:: Dataset content ::

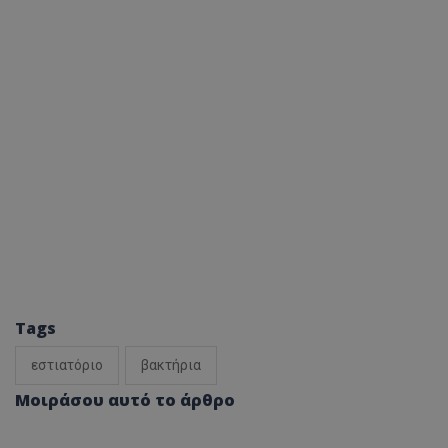
Tags
εστιατόριο
βακτήρια
Μοιράσου αυτό το άρθρο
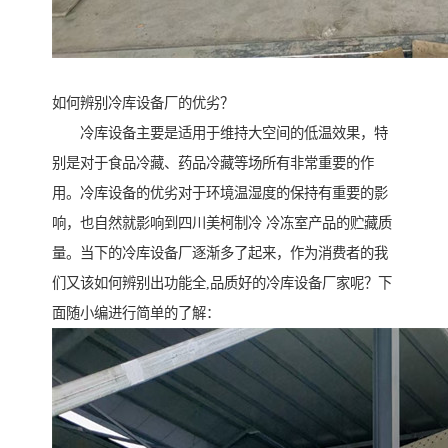
如何辨别冷库设备厂的优劣？
冷库设备主要是适用于维持大空间的低温效果，特
别是对于食品冷藏、药品冷藏等场所有非常重要的作
用。冷库设备的优劣对于环境温湿度的保持有重要的影
响，也自然就影响到四川美柯制冷 冷冻室产品的贮藏质
量。当下的冷库设备厂逐渐多了起来，作为消费者的我
们又该如何辨别出功能全,品质好的冷库设备厂家呢？下
面随小编进行简单的了解：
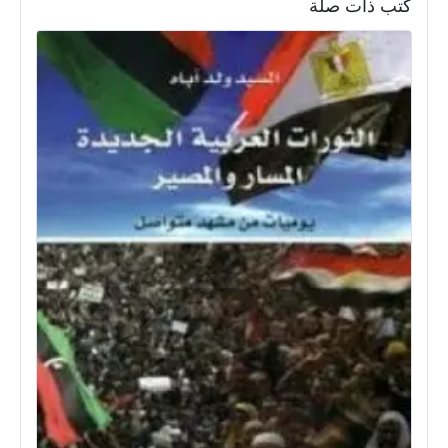
كتب ذات صلة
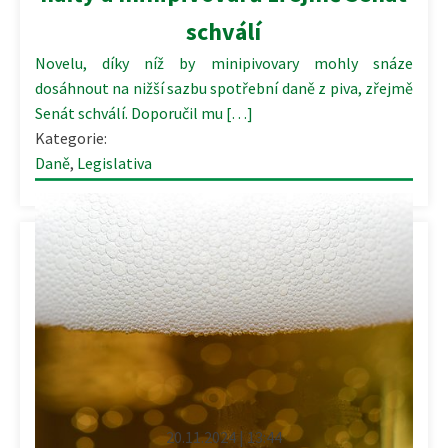
schválí
Novelu, díky níž by minipivovary mohly snáze
dosáhnout na nižší sazbu spotřební daně z piva, zřejmě
Senát schválí. Doporučil mu […]
Kategorie:
Daně
,
Legislativa
20.11.2024 | 13:44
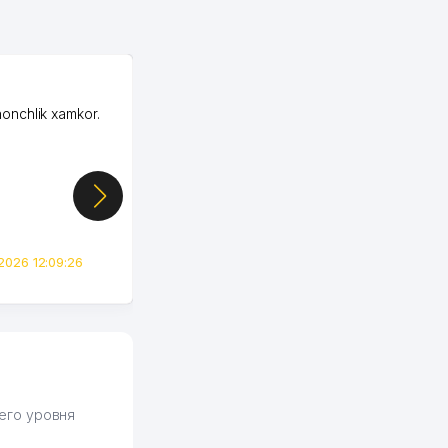
OZON ООО
honchlik xamkor.
Зашел на Озон в
Узбекистане почти
случайно, когда коллега
показал свой кабинет и
цифры, так что я буквально
сразу загорелся этой
идеей. Регистрация заняла
всего вечер, а договор там
2026 12:09:26
вполне понятный и нет этих
всяких замудреных
юридических
формулировок. Первое
время сильно тупил с
продвижением, но в итоге
разобрался. Озон как раз
получает свои 50 кликов на
его уровня
обучение и цена потом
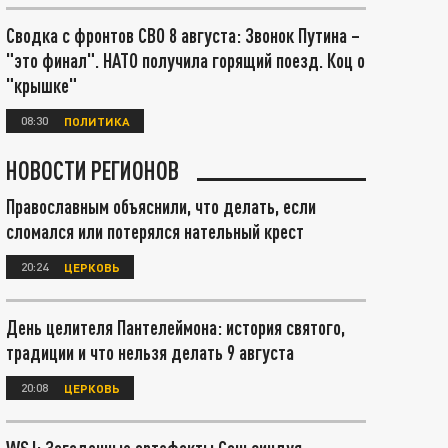
Сводка с фронтов СВО 8 августа: Звонок Путина –
"это финал". НАТО получила горящий поезд. Коц о
"крышке"
08:30
ПОЛИТИКА
НОВОСТИ РЕГИОНОВ
Православным объяснили, что делать, если
сломался или потерялся нательный крест
20:24
ЦЕРКОВЬ
День целителя Пантелеймона: история святого,
традиции и что нельзя делать 9 августа
20:08
ЦЕРКОВЬ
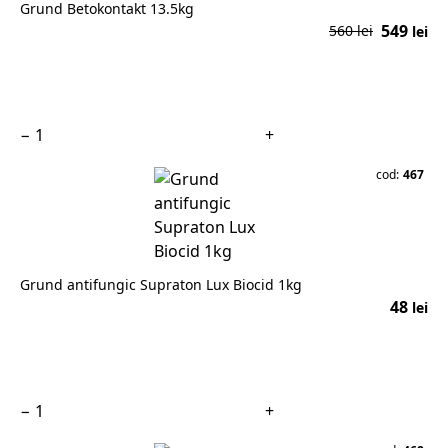
Grund Betokontakt 13.5kg
549
560 lei
lei
În coș
−
+
cod:
467
Grund antifungic Supraton Lux Biocid 1kg
48
lei
În coș
−
+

:::

What you are asked to do.
All that is wanted is the lines above between the one containing "показал свой кабинет и" and the one containing "традиции и что нельзя делать 9 августа", inclusive, restated word for word, with pictures omitted.

Answer.
показал свой кабинет и
цифры, так что я буквально
сразу загорелся этой
идеей. Регистрация заняла
всего вечер, а договор там
2026 12:09:26
вполне понятный и нет этих
всяких замудреных
юридических
формулировок. Первое
время сильно тупил с
продвижением, но в итоге
разобрался. Озон как раз
получает свои 50 кликов на
его уровня
обучение и цена потом
Сводка с фронтов СВО 8 августа: Звонок Путина –
"это финал". НАТО получила горящий поезд. Коц о
"крышке"
08:30
ПОЛИТИКА
НОВОСТИ РЕГИОНОВ
Православным объяснили, что делать, если
сломался или потерялся нательный крест
20:24
ЦЕРКОВЬ
День целителя Пантелеймона: история святого,
традиции и что нельзя делать 9 августа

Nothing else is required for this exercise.